SUPPLIED PASSAGE:
§
- Born: October 24, 1922 Nairobi
- Died: October 13, 2013 (aged 90) Mumbai, India
- Occupation: Industrialist
- Spouse: Vijayalakshmi

= Ratilal Chandaria =

Ratilal Chandaria (1922-2013) was an industrialist and philanthropist of Indian origin who resided in different parts of the world. He worked to modernize the Gujarati language.

== Life ==
He was born on October 24, 1922, to Premchandbhai and Punjibai. He studied in Nairobi and later moved to Mombasa. He came to India with his parents when World War II started. He left to study and joined the family business thereafter. He married Vijayalakshmi in 1943 at Jamnagar, India. He went back to Nairobi in 1946 and expanded his business activities. He travelled extensively in Africa and Europe and turned his family business into an industry. He moved to Dar-es-Salaam in 1960 and later to London in 1965. He lived in Geneva for a while and later moved to Singapore in 1975.
He died on October 13, 2013, in Mumbai. It was a day of Dusshera, the same day he was born, according to the Hindu calendar.
§
USING THE INFORMATION:
A – Quote the Ratilal Chandaria biography word for word, starting at "Ratilal Chandaria (1922-2013)" and ending at "Singapore in 1975.".
B – Write the next part of the Ratilal Chandaria biography, picking up after its final sentence.

DATA SUPPLIED:
§
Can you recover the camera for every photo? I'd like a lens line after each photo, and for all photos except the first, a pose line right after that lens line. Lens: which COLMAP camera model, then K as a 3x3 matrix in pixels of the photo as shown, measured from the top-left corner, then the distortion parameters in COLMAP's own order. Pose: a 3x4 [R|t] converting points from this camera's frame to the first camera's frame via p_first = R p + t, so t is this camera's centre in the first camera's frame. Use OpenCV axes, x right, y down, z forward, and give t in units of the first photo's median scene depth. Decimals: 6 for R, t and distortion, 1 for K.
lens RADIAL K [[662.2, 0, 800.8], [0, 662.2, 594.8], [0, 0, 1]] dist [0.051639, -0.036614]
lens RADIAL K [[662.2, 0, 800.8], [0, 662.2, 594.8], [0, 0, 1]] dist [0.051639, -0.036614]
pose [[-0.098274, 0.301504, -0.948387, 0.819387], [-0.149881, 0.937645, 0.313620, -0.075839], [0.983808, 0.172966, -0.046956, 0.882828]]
§
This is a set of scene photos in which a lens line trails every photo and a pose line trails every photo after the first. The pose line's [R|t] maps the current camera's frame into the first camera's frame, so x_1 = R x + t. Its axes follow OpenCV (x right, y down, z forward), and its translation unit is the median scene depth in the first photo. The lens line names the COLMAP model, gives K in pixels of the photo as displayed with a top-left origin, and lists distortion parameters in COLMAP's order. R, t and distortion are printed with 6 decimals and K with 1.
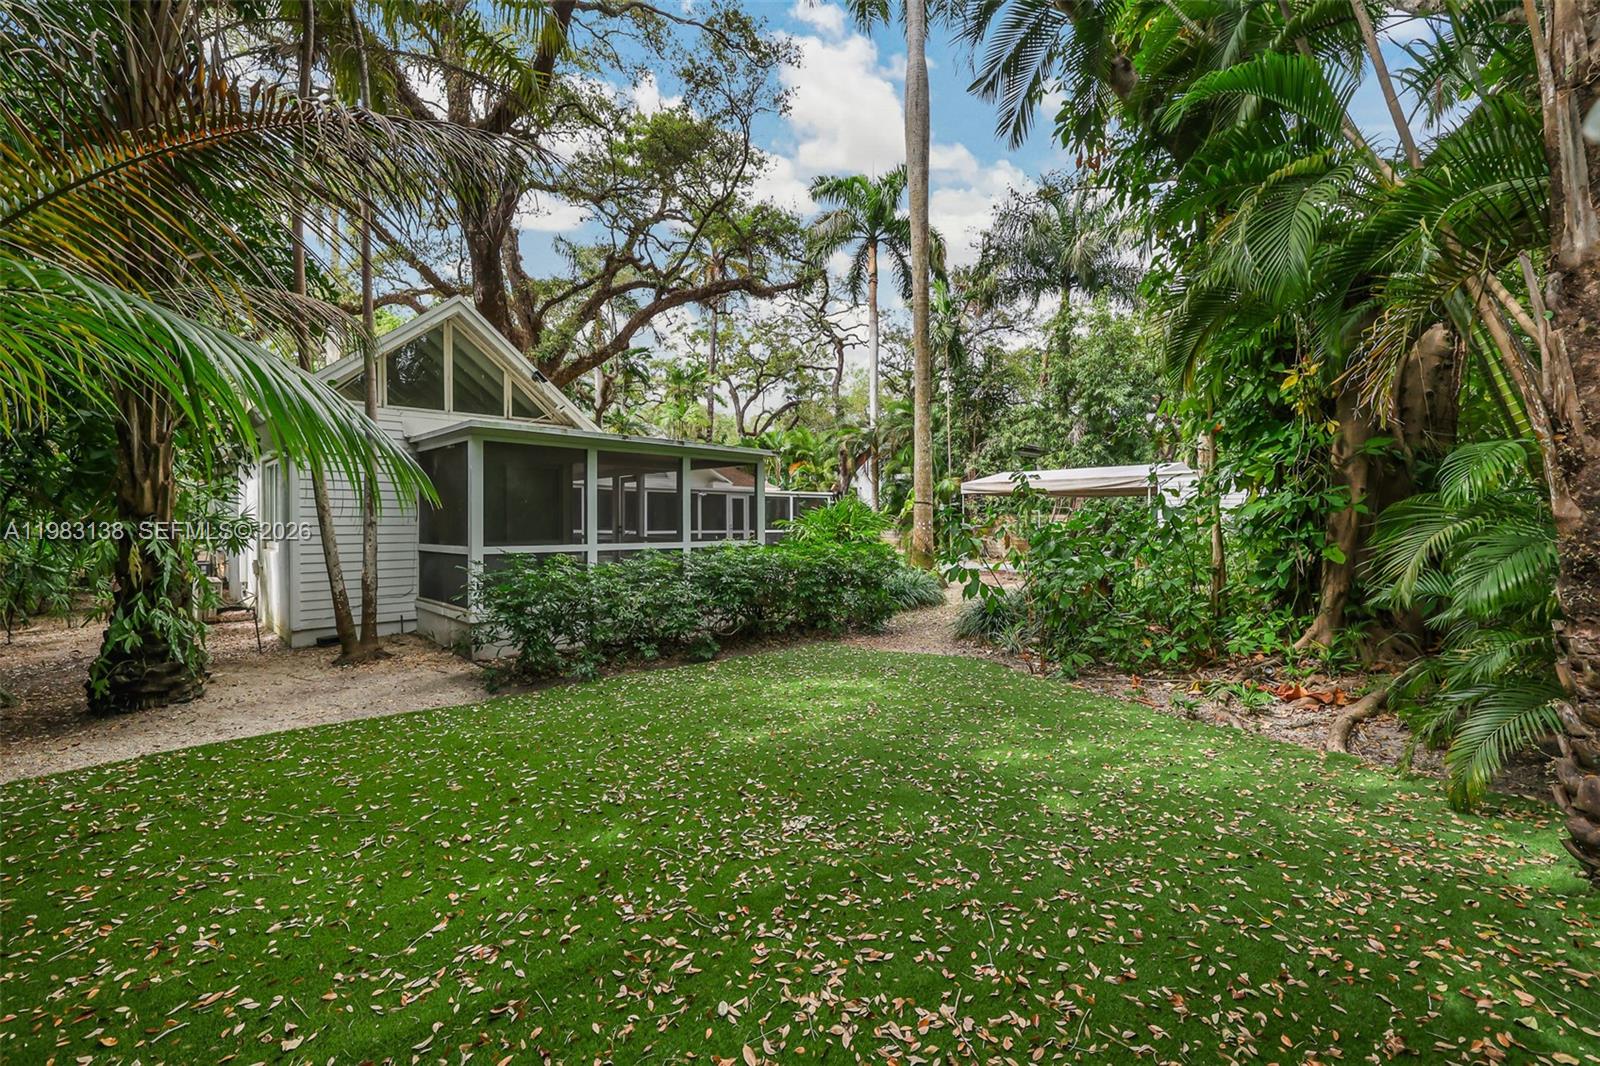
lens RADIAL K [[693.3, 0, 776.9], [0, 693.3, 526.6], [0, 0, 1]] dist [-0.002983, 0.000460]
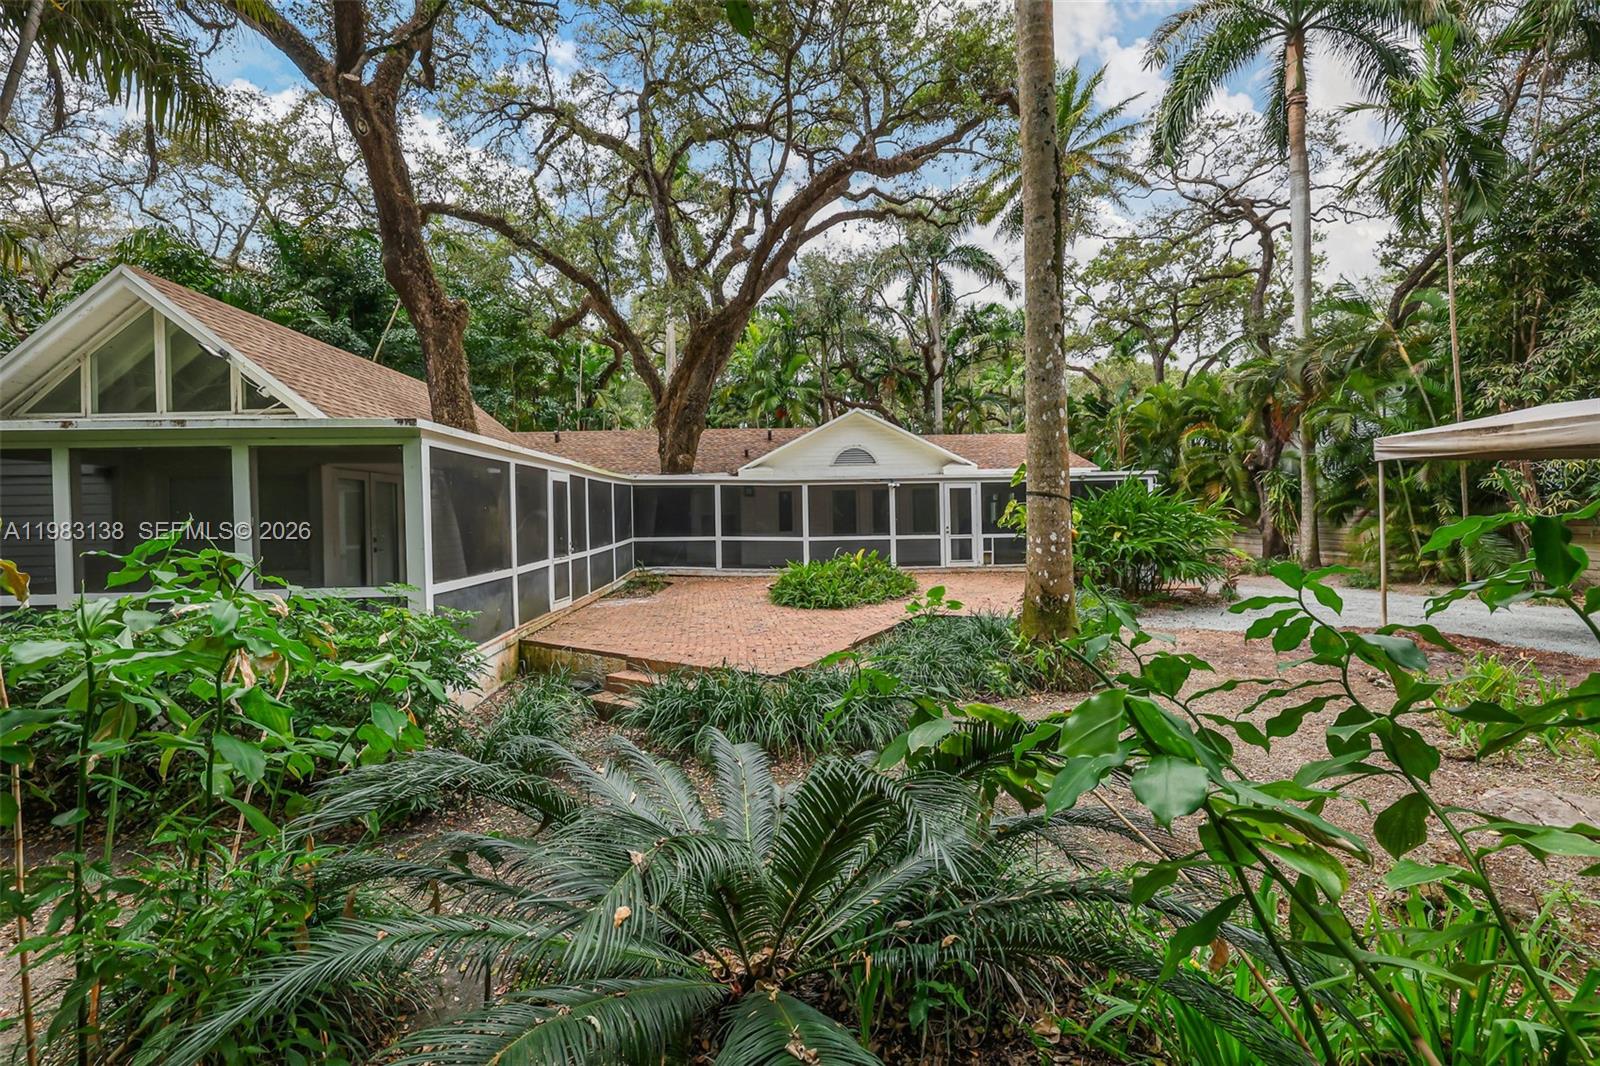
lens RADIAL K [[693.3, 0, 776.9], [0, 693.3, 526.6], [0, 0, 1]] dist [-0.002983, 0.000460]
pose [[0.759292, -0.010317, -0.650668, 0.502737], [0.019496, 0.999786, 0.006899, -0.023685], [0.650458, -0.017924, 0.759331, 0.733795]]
§
RESPONSES IN ORDER:
A –
Ratilal Chandaria (1922-2013) was an industrialist and philanthropist of Indian origin who resided in different parts of the world. He worked to modernize the Gujarati language.

== Life ==
He was born on October 24, 1922, to Premchandbhai and Punjibai. He studied in Nairobi and later moved to Mombasa. He came to India with his parents when World War II started. He left to study and joined the family business thereafter. He married Vijayalakshmi in 1943 at Jamnagar, India. He went back to Nairobi in 1946 and expanded his business activities. He travelled extensively in Africa and Europe and turned his family business into an industry. He moved to Dar-es-Salaam in 1960 and later to London in 1965. He lived in Geneva for a while and later moved to Singapore in 1975.

B –
== Philanthropy ==
He extensively worked for the development of the Gujarati language, his mother tongue. He spent 18 years developing a Gujarati dictionary. He founded GujaratiLexicon, Digital Bhagwadgomandal and other initiatives to digitise and contemporise Gujarati. GujaratiLexicon is the largest Gujarati language resource portal in the world, while Bhagwadgomandal is a landmark encyclopedia and lexicon of Gujarati digitised by GujaratiLexicon which is archived in the US Library of Congress and British Library Catalogue.

He cofounded the Institute of Jainology, a UK-based institute specialising in the study of Jainism in 1985 with Nirmal Sethia. He served as chairman until 2012. He served in many social, cultural and religious institutions like Bharatiya Vidya Bhavan, Indian Gymkhana, and the International Forum of Overseas Indians.